**WHAT TO PRODUCE**
Without any pictures, output the records exactly as they are.

******************************

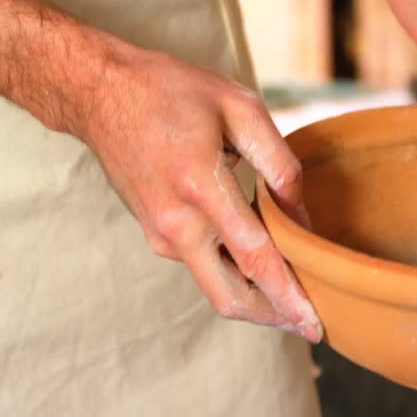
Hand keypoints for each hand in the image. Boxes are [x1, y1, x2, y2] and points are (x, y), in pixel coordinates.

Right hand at [0, 0, 321, 341]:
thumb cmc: (171, 92)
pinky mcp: (155, 235)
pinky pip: (202, 264)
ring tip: (296, 291)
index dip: (288, 296)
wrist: (100, 93)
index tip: (315, 325)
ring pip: (217, 286)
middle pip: (229, 298)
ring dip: (256, 295)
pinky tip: (260, 257)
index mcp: (200, 188)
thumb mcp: (238, 107)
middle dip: (273, 318)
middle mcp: (176, 224)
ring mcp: (161, 235)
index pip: (254, 259)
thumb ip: (278, 163)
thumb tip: (302, 217)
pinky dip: (234, 270)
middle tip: (311, 325)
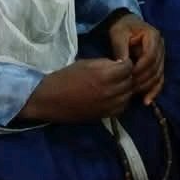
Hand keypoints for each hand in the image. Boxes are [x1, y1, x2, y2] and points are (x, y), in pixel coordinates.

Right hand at [19, 57, 133, 122]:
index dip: (126, 63)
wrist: (50, 99)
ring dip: (125, 89)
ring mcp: (108, 105)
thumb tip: (119, 64)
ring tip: (118, 85)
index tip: (121, 63)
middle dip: (127, 76)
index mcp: (104, 75)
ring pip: (128, 96)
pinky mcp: (104, 115)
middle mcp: (110, 91)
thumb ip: (106, 64)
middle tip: (120, 74)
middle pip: (130, 82)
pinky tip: (114, 96)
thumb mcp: (86, 63)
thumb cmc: (65, 77)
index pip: (128, 67)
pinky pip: (121, 108)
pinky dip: (121, 101)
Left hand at [109, 14, 164, 104]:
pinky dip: (154, 90)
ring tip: (137, 96)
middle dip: (143, 80)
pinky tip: (147, 101)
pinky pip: (159, 79)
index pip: (150, 56)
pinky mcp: (158, 64)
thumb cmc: (121, 28)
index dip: (140, 68)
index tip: (128, 76)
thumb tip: (121, 65)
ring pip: (158, 75)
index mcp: (153, 36)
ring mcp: (161, 56)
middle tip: (130, 89)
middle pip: (156, 68)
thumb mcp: (118, 34)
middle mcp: (161, 46)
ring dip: (148, 87)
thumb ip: (120, 48)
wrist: (126, 24)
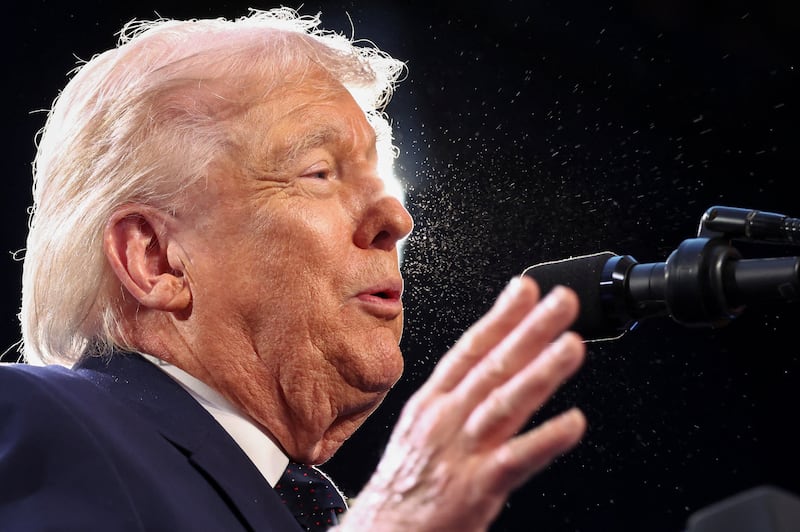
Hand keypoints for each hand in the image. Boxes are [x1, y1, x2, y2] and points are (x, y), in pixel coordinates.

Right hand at [339, 276, 585, 530]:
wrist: (384, 531)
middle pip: (493, 366)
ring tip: (572, 345)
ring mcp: (461, 451)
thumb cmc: (405, 483)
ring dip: (541, 371)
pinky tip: (573, 422)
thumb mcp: (422, 427)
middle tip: (562, 302)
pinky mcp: (476, 486)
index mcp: (433, 403)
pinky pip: (517, 458)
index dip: (500, 316)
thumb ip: (456, 397)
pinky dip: (545, 439)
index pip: (470, 349)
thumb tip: (492, 366)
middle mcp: (446, 419)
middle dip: (530, 329)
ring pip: (506, 403)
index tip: (526, 288)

******************************

**WRITTEN RESPONSE**
Hand keypoints for each hand in the image. Boxes are [x1, y1, x2, y2] and points are (x, y), in pixel coordinates.

Right hand at [0, 0, 321, 341]:
thumb cmc: (171, 92)
pinky mcp: (155, 235)
pinky pip: (202, 264)
ring tip: (296, 291)
index dip: (288, 296)
wrist: (100, 93)
index tip: (315, 325)
ring pip: (217, 286)
middle pip: (229, 298)
ring dip: (256, 295)
pinky tip: (260, 257)
index mcp: (200, 188)
thumb mcp: (238, 107)
middle dip: (273, 318)
middle mcp: (176, 224)
ring mcp: (161, 235)
index pip: (254, 259)
thumb ip: (278, 163)
thumb tip: (302, 217)
pinky dip: (234, 270)
middle tip: (311, 325)
Hand keypoints for each hand in the image. Boxes are [x1, y1, x2, y2] and points are (x, y), in pixel coordinates.

Right hand at [19, 57, 133, 122]:
index dip: (126, 63)
wrist: (50, 99)
ring dip: (125, 89)
ring mcp: (108, 105)
thumb tip: (119, 64)
ring tip: (118, 85)
index tip: (121, 63)
middle dip: (127, 76)
index mcp: (104, 75)
ring pip: (128, 96)
pinky mcp: (104, 115)
middle mcp: (110, 91)
thumb ip: (106, 64)
middle tip: (120, 74)
middle pip: (130, 82)
pinky tip: (114, 96)
thumb mcp: (86, 63)
thumb cmc: (65, 77)
index pip: (128, 67)
pinky pip: (121, 108)
pinky dip: (121, 101)
Left hand at [109, 14, 164, 104]:
pinky dip: (154, 90)
ring tip: (137, 96)
middle dip: (143, 80)
pinky tip: (147, 101)
pinky pip: (159, 79)
index pip: (150, 56)
pinky mcp: (158, 64)
thumb cmc: (121, 28)
index dip: (140, 68)
index tip: (128, 76)
thumb tip: (121, 65)
ring pip: (158, 75)
index mcp: (153, 36)
ring mcp: (161, 56)
middle tip: (130, 89)
middle pip: (156, 68)
thumb mcp: (118, 34)
middle mcp: (161, 46)
ring dip: (148, 87)
thumb ip: (120, 48)
wrist: (126, 24)
Hand keypoints for each hand in the image. Boxes are [x1, y1, x2, y2] and points are (x, y), in pixel coordinates.

Right hand at [339, 276, 585, 530]:
wrist: (384, 531)
middle pip: (493, 366)
ring tip: (572, 345)
ring mcp: (461, 451)
thumb cmc: (405, 483)
ring dip: (541, 371)
pinky tip: (573, 422)
thumb mcp: (422, 427)
middle tip: (562, 302)
pinky mcp: (476, 486)
index mcp: (433, 403)
pinky pip: (517, 458)
index dip: (500, 316)
thumb ip: (456, 397)
pinky dip: (545, 439)
index pip: (470, 349)
thumb tip: (492, 366)
middle mcp: (446, 419)
middle dip: (530, 329)
ring pip: (506, 403)
index tip: (526, 288)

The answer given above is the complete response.